新型コロナウイルス流行がもたらした最大の「敵」は、社会の分断だろう。このパンデミック(世界的な大流行)は当初発生源とされる中国人、さらにはアジア人差別を世界中でまん延させてしまった。
国内に目を転じれば、地域間移動の「自粛」を求めるあまり、地元住民以外への敵がい心をあらわにする事態も横行している。例えば4月下旬には、岡山県の伊原木隆太知事が山陽自動車道下り線の瀬戸パーキングエリアで、来県者らへの検温を行うと発表。その際の発言を巡ってインターネット上で批判が殺到したこともあり、その後、検温は中止することとなった。
「県外」という言葉は、今や感染リスクへの恐れとともに用いられている。知事による県外からの流入制限指示が結果的に県民に強く意識されすぎたのか、他県からの流入者への過剰な排斥が見られた地域もある。県民を守る義務感は理解できるが、一歩間違えれば「よそ者」意識に拍車を駆ける懸念はないか。
実際、全国各地では県外ナンバーの車が傷つけられ、退出を促す紙が貼られるなどの嫌がらせが起きているという。私見では、車の普段の利用地域と登録住所が異なる場合もあり、国民生活維持の観点からも商用車の移動を完全に止めることは現実的ではない。さらにこのウイルスが収束した後も、よそ者への敵がい心が表明された地域への不信感は残されるだろう。

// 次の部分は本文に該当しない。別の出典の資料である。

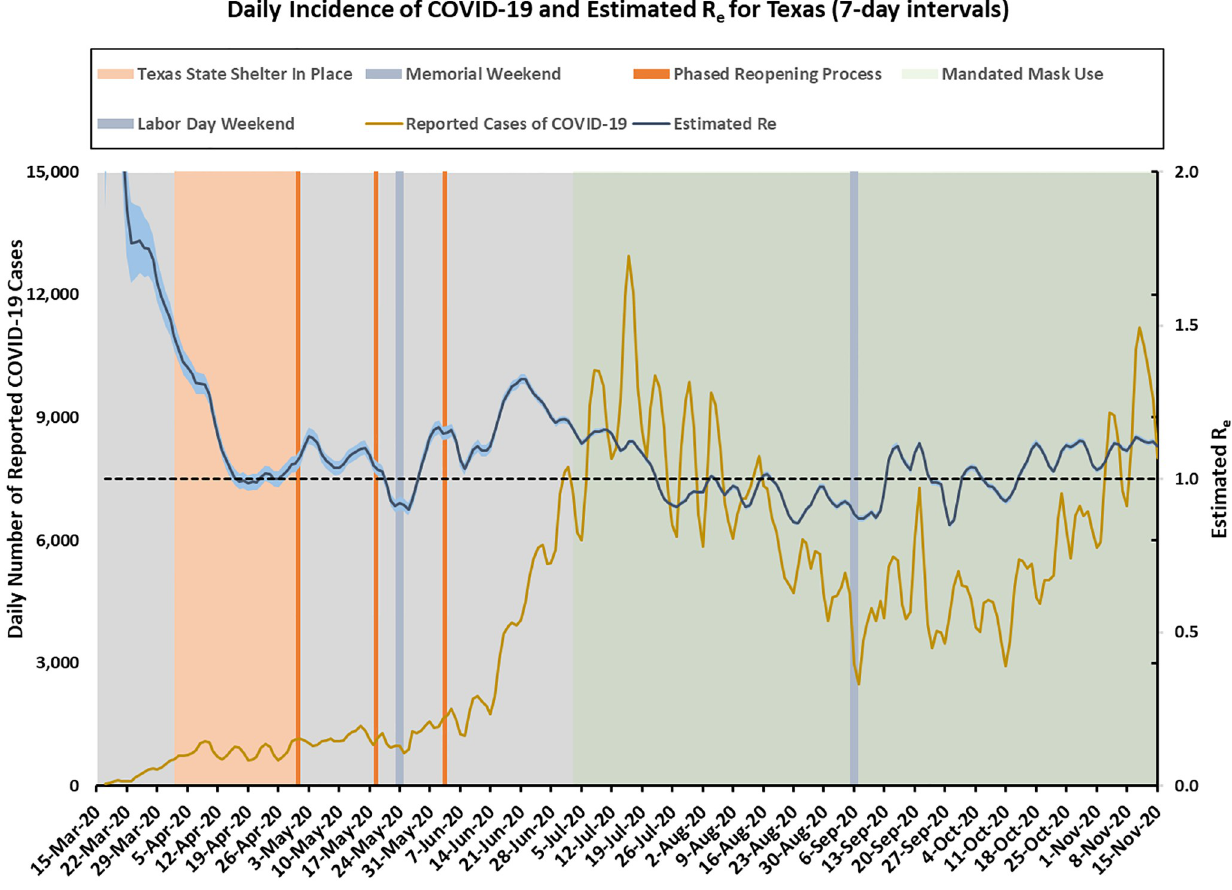
Fig 1. Texas incidence cases over time (smoothed) and the estimated effective reproduction number R e ( t ) (95% CI in shaded area) using 7-day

人口減少が進む日本では現在、Iターンや二地域居住、さらには老後移住などを奨励し工夫を凝らす市町村が多々ある。だが、今回の件で閉鎖的な土地柄が強調されれば、新規住民獲得に尽力してきた現場の努力は水泡に帰す恐れもある。
県外ナンバー車への嫌がらせは「自粛警察」と呼ばれる私的制裁だ。正直、戦時中の隣組を彷彿(ほうふつ)とさせる事態に、戦慄を覚えた。
背景には、政府がロックダウン(都市封鎖)ではなく、あくまで国民の自粛による対応を要請したことが挙げられる。自粛の内実は個々の国民の立場や意識により温度差があるからだ。
「他者への不寛容」は、そこに正義があると信じられれば歯止めが効かなくなる。普段とは異なる日常への不安や閉塞感、感染への恐れが、同調圧力と逸脱者への排撃を生むのか。今私たちが戦うべきは、ウイルスであって人ではない。ダイバーシティ浸透のためにも、強調しておきたい。